§ TEXT EXCERPT:
MANILA, Philippines — President Rodrigo Duterte said that a ban on the deployment of workers to Kuwait, where a Filipina was found dead in a freezer, will continue and could be expanded to other countries where Filipino workers suffer "human degradation."
Duterte made the remarks Thursday after attending the wake of Joanna Demafelis in the central Philippine town of Sara. He said he intends to file criminal charges against her employers, who are being hunted by Kuwaiti authorities.
Demafelis's body was found stuffed in a food freezer on Feb. 6 in a Kuwait City apartment where it had reportedly been kept for more than a year. Duterte has said her body bore torture marks and there were indications she was strangled.
"The ban stays, no deployment of Filipinos whatsoever in Kuwait," Duterte said outside the wake, where steamers and shirts worn by mourners bore messages demanding justice for the maid's death. The ban applies only to new Kuwait-bound workers and the thousands already there, mostly maids, can continue working.
Duterte said the government is conducting an assessment to "find out the places where we deploy Filipinos and our countrymen suffer brutal treatment and human degradation."

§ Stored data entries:
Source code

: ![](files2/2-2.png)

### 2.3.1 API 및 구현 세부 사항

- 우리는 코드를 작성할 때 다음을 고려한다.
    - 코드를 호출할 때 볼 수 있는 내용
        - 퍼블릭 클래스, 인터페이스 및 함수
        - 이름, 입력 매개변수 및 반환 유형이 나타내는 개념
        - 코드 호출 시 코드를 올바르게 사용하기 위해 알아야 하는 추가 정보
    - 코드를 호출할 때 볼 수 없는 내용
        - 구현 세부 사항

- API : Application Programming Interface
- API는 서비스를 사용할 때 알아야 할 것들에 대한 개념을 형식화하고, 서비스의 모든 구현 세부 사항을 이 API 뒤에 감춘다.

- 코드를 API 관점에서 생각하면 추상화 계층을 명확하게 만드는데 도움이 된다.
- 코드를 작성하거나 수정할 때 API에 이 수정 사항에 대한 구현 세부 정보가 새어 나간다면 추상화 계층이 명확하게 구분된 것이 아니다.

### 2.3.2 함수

§ COMPLETE THE FOLLOWING:
**a.** Do the following statements agree with the news report on the Kuwait deployment ban? Answer yes or no for each, quoting the deciding words of the report. (i) The ban stops Filipino workers already in Kuwait from continuing to work there. (ii) Demafelis's body was found on Feb. 6 in a Kuwait City apartment. (iii) Duterte attended the wake of Joanna Demafelis in the town of Sara.
**b.** Can you rewrite the paragraph of the news report on the Kuwait deployment ban that begins "Duterte made the remarks Thursday" more briefly while keeping its main facts?
**c.** Could you return the news report on the Kuwait deployment ban from "Demafelis's body was" up to and including "she was strangled.", without any changes?

§ SET OF ANSWERS:
**a.**
(i) No: "The ban applies only to new Kuwait-bound workers and the thousands already there, mostly maids, can continue working."
(ii) Yes: "Demafelis's body was found stuffed in a food freezer on Feb. 6 in a Kuwait City apartment"
(iii) Yes: "Duterte made the remarks Thursday after attending the wake of Joanna Demafelis in the central Philippine town of Sara."

**b.** On Thursday, after attending Joanna Demafelis's wake in Sara, a central Philippine town, Duterte said he plans to file criminal charges against her employers, whom Kuwaiti authorities are hunting.

**c.**
Demafelis's body was found stuffed in a food freezer on Feb. 6 in a Kuwait City apartment where it had reportedly been kept for more than a year. Duterte has said her body bore torture marks and there were indications she was strangled.